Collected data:
────
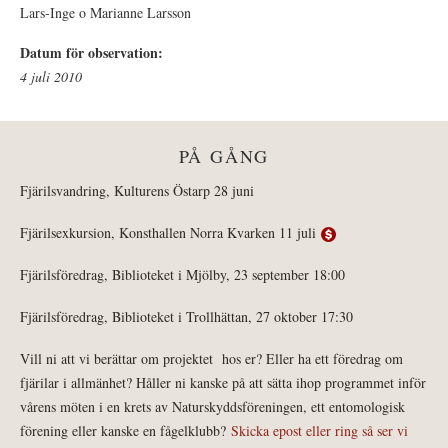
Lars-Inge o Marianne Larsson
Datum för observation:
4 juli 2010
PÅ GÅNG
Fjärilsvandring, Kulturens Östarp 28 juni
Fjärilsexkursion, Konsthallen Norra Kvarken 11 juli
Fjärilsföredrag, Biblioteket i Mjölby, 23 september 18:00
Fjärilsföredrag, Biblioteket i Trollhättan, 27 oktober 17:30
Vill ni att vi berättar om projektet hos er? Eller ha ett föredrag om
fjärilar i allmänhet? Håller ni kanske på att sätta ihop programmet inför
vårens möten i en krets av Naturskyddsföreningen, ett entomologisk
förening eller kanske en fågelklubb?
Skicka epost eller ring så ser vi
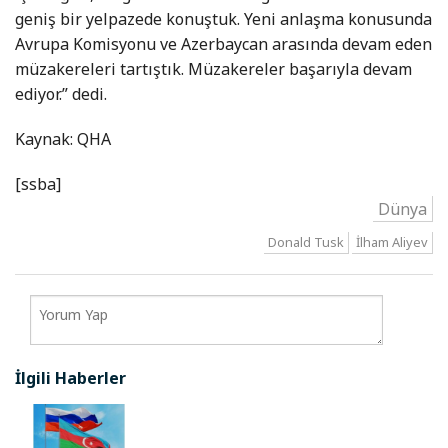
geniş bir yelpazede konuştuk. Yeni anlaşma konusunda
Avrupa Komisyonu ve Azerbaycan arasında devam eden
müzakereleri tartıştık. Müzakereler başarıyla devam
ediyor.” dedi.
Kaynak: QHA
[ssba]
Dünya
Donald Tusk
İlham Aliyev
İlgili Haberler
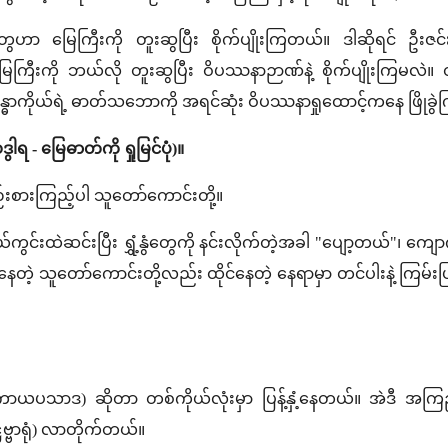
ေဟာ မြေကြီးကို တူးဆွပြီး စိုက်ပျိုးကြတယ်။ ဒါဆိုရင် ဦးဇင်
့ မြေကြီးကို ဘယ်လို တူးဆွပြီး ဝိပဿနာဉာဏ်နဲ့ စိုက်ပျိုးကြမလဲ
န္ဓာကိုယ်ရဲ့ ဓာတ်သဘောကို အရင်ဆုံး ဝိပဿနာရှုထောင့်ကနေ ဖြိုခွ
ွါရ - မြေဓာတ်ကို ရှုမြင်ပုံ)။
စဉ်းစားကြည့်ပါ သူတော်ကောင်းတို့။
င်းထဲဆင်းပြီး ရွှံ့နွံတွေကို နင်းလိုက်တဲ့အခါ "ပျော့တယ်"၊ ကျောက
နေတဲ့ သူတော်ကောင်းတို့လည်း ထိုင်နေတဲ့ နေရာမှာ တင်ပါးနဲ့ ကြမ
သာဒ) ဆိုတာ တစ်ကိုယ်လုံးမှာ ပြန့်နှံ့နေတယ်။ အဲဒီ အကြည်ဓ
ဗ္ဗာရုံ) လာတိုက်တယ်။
────
# [WORK TO BE COMPLETED]
Without changing a word, transcribe all of the data and omit its images.

# [ANSWER TO THIS PROBLEM]
Lars-Inge o Marianne Larsson
Datum för observation:
4 juli 2010
PÅ GÅNG
Fjärilsvandring, Kulturens Östarp 28 juni
Fjärilsexkursion, Konsthallen Norra Kvarken 11 juli
Fjärilsföredrag, Biblioteket i Mjölby, 23 september 18:00
Fjärilsföredrag, Biblioteket i Trollhättan, 27 oktober 17:30
Vill ni att vi berättar om projektet hos er? Eller ha ett föredrag om
fjärilar i allmänhet? Håller ni kanske på att sätta ihop programmet inför
vårens möten i en krets av Naturskyddsföreningen, ett entomologisk
förening eller kanske en fågelklubb?
Skicka epost eller ring så ser vi
geniş bir yelpazede konuştuk. Yeni anlaşma konusunda
Avrupa Komisyonu ve Azerbaycan arasında devam eden
müzakereleri tartıştık. Müzakereler başarıyla devam
ediyor.” dedi.
Kaynak: QHA
[ssba]
Dünya
Donald Tusk
İlham Aliyev
İlgili Haberler
ေဟာ မြေကြီးကို တူးဆွပြီး စိုက်ပျိုးကြတယ်။ ဒါဆိုရင် ဦးဇင်
့ မြေကြီးကို ဘယ်လို တူးဆွပြီး ဝိပဿနာဉာဏ်နဲ့ စိုက်ပျိုးကြမလဲ
န္ဓာကိုယ်ရဲ့ ဓာတ်သဘောကို အရင်ဆုံး ဝိပဿနာရှုထောင့်ကနေ ဖြိုခွ
ွါရ - မြေဓာတ်ကို ရှုမြင်ပုံ)။
စဉ်းစားကြည့်ပါ သူတော်ကောင်းတို့။
င်းထဲဆင်းပြီး ရွှံ့နွံတွေကို နင်းလိုက်တဲ့အခါ "ပျော့တယ်"၊ ကျောက
နေတဲ့ သူတော်ကောင်းတို့လည်း ထိုင်နေတဲ့ နေရာမှာ တင်ပါးနဲ့ ကြမ
သာဒ) ဆိုတာ တစ်ကိုယ်လုံးမှာ ပြန့်နှံ့နေတယ်။ အဲဒီ အကြည်ဓ
ဗ္ဗာရုံ) လာတိုက်တယ်။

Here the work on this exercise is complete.